Storia e caratteristiche fisiche

La razza dei levrieri irlandese sembra nata dopo un processo di selezione nell’Ottocento, ad opera dello scozzese George Augustus Graham ed altri allevatori. Tuttavia, sembra che la razza possa essere giunta in Irlanda anche 7000 anni prima di Cristo, secondo dei resti ritrovati. I celti sembravano che li usassero per la caccia, e nel Medioevo erano i nobili a possederne molti. I cani citati da Cesare nel suo De bello gallico, probabilmente erano antenati di questa razza di cani.

Attualmente, non ci sono molti allevamenti di levrieri irlandesi in Italia, e per trovarli si può visitare il sito dell’ENCI. Perlopiù, sono presenti in Friuli Venezia Giulia, qualcuno in Lombardia ed in Abruzzo. Il prezzo di un cucciolo può variare dai 900 ai 1300 euro, mentre un adulto può costare dai 1200 ai 1700 euro.

Fisicamente ha un corpo robusto e lungo, e può arrivare ad un’altezza di ottanta centimetri, ed il suo peso oscilla da 40 a 60 chilogrammi, a seconda del sesso. Il cranio, rispetto al resto del corpo, è più piccolo ma lungo, ed anche il pelo è duro, corto e ruvido, e di colore si presenta grigio, brizzolato, tigrato, bianco e fulvo. Gli occhi sono piccoli e scuri.

Il suo carattere ed altre curiosità

Questo cane è di carattere docile ed affettuoso, ma è anche controllato, e quindi può essere un ottimo cane da compagnia e da guardia. In Irlanda, poi, lo usano per caccia. Può vivere, comunque, bene anche in un appartamento, con una famiglia con bambini, e se ben addestrato va d’accordo anche con altri cani.

L’alimentazione del levriero irlandese può variare a seconda della statura del cane, ma comunque deve essere controllata e contenere almeno il 20 % di proteine.

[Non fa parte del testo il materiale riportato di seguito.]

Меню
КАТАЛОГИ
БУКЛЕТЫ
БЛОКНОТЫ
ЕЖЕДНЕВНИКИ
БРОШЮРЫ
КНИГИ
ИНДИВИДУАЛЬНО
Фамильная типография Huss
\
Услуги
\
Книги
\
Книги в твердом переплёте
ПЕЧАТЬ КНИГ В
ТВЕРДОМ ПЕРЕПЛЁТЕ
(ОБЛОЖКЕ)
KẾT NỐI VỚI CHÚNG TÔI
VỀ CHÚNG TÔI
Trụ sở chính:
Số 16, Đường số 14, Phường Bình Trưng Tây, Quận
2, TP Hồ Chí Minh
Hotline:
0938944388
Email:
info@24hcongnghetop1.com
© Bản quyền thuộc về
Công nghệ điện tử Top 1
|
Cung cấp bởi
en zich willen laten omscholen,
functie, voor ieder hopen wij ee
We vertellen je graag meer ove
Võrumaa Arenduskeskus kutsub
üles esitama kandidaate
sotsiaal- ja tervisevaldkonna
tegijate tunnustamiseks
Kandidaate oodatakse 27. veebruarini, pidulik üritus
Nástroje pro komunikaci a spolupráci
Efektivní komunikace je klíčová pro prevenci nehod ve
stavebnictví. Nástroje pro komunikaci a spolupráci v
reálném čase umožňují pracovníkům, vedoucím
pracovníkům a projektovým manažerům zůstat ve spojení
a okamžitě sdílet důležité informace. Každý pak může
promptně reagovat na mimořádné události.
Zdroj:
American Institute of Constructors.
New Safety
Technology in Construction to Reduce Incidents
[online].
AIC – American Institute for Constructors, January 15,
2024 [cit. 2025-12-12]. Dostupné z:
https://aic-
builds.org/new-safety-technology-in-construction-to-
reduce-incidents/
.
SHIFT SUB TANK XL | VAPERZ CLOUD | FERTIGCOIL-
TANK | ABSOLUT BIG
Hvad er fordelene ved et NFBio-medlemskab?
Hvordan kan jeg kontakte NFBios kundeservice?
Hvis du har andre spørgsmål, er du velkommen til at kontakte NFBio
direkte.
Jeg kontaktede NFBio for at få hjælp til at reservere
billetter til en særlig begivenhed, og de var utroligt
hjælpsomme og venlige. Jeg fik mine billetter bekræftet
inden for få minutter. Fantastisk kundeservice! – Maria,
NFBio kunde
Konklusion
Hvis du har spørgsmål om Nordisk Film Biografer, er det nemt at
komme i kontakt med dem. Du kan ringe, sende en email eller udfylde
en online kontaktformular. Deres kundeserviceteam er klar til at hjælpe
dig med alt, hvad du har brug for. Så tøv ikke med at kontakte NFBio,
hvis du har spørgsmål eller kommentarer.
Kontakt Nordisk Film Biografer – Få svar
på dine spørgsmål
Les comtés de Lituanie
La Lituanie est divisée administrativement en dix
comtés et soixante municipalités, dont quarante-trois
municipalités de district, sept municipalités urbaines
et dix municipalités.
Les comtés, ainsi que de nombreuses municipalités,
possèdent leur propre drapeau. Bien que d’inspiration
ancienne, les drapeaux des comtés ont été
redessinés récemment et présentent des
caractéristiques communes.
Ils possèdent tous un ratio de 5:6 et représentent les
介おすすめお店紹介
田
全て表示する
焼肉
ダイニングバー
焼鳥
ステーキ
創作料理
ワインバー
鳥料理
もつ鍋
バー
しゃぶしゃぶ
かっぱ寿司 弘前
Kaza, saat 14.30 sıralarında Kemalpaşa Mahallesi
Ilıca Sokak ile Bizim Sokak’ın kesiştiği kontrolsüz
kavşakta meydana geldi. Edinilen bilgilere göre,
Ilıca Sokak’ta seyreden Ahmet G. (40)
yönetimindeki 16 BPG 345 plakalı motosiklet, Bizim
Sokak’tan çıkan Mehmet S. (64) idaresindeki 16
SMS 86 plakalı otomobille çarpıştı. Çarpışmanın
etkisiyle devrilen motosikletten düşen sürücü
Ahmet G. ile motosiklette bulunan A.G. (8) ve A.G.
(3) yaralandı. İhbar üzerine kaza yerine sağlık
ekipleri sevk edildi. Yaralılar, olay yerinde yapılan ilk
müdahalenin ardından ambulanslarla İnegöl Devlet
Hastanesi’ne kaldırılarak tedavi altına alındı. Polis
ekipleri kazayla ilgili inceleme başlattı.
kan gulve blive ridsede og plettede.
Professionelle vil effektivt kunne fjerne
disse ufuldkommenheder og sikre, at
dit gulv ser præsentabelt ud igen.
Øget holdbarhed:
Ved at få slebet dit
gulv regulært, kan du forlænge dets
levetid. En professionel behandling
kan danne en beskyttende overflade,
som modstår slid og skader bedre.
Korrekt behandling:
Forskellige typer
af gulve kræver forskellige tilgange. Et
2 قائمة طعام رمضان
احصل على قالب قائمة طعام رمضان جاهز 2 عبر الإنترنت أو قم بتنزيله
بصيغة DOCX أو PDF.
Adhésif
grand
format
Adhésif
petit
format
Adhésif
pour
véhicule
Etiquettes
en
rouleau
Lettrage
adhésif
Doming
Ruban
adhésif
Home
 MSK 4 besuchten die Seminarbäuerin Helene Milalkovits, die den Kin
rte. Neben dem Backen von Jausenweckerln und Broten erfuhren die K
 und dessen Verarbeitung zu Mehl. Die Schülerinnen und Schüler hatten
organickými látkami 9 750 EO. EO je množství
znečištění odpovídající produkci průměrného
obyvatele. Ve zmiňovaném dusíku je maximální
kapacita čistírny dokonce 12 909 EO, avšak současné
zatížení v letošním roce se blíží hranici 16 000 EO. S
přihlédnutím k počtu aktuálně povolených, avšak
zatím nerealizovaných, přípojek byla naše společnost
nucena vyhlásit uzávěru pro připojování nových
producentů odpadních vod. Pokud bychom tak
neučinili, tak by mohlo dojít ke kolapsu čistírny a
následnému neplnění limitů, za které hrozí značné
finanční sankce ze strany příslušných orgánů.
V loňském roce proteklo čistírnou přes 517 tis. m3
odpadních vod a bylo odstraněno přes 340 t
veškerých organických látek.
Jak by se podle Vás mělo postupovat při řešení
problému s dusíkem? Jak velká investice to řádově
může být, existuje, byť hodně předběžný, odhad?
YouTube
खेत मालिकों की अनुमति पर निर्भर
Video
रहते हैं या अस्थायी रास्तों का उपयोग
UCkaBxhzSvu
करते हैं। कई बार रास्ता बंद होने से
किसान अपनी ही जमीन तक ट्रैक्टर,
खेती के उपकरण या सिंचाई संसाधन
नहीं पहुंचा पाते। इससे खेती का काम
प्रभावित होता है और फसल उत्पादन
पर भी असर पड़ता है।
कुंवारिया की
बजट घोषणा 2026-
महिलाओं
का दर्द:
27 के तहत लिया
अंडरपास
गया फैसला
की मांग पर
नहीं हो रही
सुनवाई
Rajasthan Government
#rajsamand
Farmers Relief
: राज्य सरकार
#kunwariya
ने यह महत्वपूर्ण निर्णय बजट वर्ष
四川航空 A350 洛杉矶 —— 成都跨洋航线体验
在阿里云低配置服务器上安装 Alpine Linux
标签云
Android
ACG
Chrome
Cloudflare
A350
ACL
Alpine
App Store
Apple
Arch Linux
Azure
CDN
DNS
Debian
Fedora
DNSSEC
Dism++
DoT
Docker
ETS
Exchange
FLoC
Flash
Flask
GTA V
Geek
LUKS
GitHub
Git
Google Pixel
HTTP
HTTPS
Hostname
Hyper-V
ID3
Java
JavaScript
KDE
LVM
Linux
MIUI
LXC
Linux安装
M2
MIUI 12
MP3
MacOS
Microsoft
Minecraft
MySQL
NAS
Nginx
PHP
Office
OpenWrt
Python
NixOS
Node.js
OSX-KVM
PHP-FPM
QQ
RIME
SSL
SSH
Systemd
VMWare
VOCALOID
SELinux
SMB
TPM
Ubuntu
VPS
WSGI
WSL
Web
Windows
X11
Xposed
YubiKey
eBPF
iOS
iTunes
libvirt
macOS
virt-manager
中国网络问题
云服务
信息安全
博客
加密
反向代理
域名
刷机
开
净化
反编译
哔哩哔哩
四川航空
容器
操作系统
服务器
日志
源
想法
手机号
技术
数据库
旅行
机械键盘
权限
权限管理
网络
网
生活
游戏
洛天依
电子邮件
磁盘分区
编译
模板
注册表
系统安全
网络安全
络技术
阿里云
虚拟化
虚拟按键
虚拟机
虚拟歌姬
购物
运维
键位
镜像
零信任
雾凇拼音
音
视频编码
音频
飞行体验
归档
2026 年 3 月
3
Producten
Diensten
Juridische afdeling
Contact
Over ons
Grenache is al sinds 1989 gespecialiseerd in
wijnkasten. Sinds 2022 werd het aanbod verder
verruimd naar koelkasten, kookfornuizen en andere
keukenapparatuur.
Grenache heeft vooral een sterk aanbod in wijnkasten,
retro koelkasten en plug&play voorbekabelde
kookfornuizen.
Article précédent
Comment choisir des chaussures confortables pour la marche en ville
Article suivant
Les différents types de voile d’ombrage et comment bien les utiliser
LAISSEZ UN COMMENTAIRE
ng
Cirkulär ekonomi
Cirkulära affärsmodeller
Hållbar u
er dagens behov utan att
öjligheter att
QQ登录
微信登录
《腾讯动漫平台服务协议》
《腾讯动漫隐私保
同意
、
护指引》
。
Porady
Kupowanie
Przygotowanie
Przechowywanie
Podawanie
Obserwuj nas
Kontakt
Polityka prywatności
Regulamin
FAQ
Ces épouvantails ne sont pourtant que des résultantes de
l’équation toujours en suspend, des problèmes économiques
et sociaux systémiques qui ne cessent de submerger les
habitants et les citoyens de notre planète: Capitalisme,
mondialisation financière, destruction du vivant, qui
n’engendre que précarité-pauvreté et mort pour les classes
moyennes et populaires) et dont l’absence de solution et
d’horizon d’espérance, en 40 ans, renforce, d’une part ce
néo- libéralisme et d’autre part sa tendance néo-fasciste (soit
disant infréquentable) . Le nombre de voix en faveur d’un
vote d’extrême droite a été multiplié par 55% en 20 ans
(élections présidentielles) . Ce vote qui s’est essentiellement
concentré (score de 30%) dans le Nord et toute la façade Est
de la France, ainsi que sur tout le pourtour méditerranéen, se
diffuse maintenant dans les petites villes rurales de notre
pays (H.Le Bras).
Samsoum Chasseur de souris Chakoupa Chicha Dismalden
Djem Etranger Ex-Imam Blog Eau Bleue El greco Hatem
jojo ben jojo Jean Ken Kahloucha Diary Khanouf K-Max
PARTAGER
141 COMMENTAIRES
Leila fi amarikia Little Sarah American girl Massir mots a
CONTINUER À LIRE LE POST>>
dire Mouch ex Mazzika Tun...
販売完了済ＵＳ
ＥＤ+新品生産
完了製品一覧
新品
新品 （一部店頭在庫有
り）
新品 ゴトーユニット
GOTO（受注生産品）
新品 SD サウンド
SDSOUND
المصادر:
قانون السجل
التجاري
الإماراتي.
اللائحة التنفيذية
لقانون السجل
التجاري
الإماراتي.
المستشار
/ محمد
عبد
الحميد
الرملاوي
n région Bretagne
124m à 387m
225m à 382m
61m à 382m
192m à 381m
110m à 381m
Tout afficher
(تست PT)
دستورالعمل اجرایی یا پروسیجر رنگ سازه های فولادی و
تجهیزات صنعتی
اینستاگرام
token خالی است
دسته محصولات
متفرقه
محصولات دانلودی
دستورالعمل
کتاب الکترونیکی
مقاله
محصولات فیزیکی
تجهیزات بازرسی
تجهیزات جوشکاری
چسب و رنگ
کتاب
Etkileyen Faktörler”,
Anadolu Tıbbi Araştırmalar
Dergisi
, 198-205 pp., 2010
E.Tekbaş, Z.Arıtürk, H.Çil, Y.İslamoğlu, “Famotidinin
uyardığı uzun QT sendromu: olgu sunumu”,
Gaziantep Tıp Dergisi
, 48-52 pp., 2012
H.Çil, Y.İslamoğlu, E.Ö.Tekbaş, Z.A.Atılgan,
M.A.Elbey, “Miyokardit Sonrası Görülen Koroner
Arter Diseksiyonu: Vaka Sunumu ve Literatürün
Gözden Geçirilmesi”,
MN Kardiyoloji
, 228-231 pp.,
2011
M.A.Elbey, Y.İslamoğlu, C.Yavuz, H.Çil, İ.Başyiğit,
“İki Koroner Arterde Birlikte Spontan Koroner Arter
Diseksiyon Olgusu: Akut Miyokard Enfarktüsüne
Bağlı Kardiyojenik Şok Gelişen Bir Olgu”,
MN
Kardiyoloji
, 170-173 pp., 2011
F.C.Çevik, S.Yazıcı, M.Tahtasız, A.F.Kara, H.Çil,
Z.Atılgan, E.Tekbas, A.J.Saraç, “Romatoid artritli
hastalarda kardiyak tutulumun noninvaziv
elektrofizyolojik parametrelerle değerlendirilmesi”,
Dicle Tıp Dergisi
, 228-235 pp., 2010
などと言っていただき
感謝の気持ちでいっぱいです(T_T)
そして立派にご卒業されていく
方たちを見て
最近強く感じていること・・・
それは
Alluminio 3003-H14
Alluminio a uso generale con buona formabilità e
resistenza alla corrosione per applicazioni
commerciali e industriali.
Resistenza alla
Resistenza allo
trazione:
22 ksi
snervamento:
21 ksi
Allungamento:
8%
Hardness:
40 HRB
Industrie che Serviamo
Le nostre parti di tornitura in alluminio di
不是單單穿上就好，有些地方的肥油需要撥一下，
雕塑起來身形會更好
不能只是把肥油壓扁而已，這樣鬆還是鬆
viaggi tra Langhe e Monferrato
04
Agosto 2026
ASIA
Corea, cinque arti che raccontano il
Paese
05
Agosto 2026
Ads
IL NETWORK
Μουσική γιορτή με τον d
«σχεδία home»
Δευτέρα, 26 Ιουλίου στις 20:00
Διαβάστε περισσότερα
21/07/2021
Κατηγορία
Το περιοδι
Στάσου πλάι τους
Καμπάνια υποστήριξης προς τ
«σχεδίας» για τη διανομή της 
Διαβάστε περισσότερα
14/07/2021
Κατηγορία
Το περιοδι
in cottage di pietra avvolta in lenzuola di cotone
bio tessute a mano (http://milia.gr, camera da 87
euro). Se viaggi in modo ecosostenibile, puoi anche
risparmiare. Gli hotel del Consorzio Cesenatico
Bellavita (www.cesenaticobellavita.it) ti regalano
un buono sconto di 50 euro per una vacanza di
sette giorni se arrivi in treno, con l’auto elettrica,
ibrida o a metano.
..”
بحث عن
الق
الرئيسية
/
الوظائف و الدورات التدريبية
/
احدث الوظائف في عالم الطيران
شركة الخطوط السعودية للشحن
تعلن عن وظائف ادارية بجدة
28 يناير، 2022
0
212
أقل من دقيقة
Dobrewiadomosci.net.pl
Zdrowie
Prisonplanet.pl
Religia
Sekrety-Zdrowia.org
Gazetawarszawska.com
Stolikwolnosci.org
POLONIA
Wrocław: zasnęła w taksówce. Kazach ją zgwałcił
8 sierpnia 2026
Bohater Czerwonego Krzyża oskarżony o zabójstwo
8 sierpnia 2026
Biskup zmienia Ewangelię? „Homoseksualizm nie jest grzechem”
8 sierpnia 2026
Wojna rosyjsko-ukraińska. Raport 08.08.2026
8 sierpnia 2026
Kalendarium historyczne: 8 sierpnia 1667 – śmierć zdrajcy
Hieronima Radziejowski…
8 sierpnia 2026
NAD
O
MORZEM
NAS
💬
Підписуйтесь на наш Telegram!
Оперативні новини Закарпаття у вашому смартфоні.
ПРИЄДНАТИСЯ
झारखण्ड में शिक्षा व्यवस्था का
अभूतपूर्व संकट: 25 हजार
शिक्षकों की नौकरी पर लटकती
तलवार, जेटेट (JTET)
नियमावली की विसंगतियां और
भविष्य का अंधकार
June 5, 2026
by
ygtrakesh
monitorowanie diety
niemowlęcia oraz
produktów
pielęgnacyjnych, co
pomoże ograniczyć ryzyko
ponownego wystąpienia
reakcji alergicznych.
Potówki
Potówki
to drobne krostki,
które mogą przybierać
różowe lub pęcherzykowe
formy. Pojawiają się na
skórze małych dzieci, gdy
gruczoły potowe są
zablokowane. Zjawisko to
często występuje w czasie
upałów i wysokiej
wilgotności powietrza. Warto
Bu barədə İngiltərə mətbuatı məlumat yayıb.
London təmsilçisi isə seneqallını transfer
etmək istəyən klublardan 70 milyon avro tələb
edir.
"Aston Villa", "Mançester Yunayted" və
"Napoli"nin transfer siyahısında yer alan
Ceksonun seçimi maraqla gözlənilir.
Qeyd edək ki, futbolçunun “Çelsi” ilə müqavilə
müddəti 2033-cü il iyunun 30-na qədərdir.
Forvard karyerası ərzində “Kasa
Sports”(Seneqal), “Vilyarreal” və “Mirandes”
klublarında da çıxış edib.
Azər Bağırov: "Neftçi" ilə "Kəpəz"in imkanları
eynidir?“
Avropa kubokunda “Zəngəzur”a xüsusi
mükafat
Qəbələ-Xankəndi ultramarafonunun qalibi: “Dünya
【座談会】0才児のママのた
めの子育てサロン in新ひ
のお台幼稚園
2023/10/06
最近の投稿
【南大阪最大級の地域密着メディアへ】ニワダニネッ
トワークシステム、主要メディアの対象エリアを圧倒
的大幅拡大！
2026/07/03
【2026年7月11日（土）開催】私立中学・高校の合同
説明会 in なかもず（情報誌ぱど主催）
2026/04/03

Deve fare anche molto esercizio fisico, in giardino o con passeggiate ai parchi, in quanto può soffrire di torsione gastrica, oltre che di cardiomiopatia dilatativa ed osteosarcomi. La sua toelettatura deve essere fatta periodicamente, per mantenere corto il pelo, in modo che non gli si formino nodi e grovigli.